In this paper, we first propose a new algorithm for the computation of Fourier extension based on boundary data, which can obtain a super-algebraic convergent Fourier approximation for non-periodic functions. The algorithm calculates the extended part using the boundary interval data and then combines it with the original data to form the data of the extended function within a period. By testing the key parameters involved, their influences on the algorithm was clarified and an optimization setting scheme for the parameters was proposed. Compared with FFT, the algorithm only needs to increase the computational complexity by a small amount. Then, an improved algorithm for the boundary oscillation function is proposed.
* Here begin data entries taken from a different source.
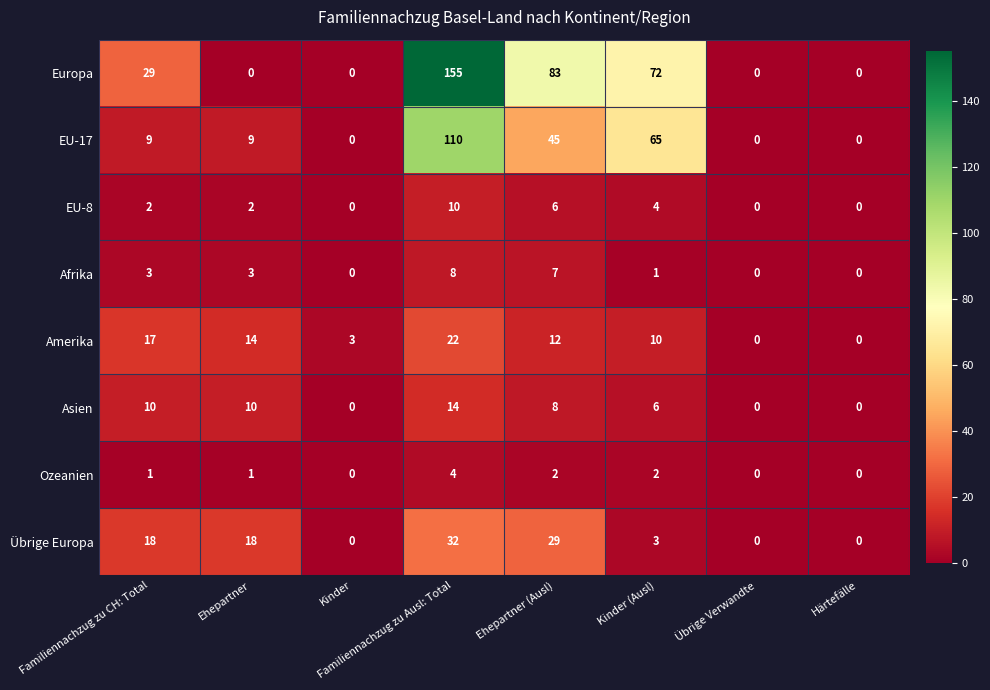

What value does the Afrika series have at Familiennachzug zu Ausl: Total?

8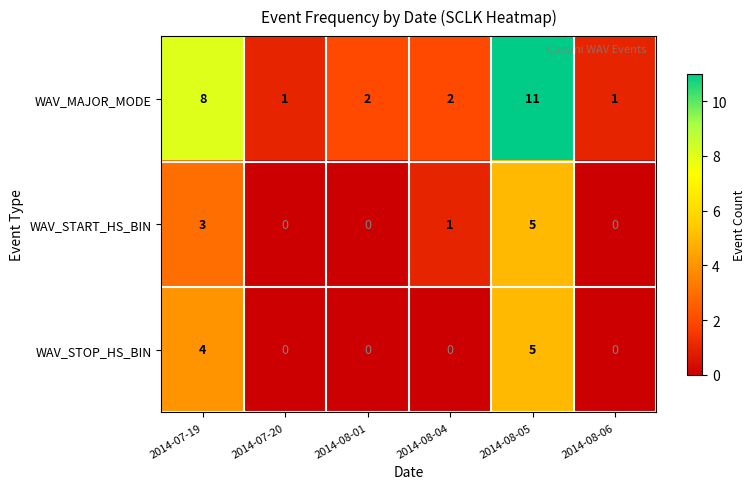

Reading left to right, what are all the values shown in this chart?

WAV_MAJOR_MODE: 8	1	2	2	11	1
WAV_START_HS_BIN: 3	0	0	1	5	0
WAV_STOP_HS_BIN: 4	0	0	0	5	0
By refining the boundary grid, the resolution constant of the boundary oscillation function was reduced to approximately 1/4 of the original method.

翻译：本文首先提出了一种基于边界数据计算傅里叶延拓的新算法，该算法能够为非周期函数获得超代数收敛的傅里叶逼近。该算法利用边界区间数据计算延拓部分，随后将其与原始数据结合，构成一个周期内延拓函数的数据。通过对所涉及关键参数的测试，阐明了它们对算法的影响，并提出了一种参数优化设置方案。与快速傅里叶变换（FFT）相比，该算法仅需少量增加计算复杂度。随后，针对边界振荡函数提出了一种改进算法。通过细化边界网格，将边界振荡函数的分辨率常数降至原方法的约四分之一。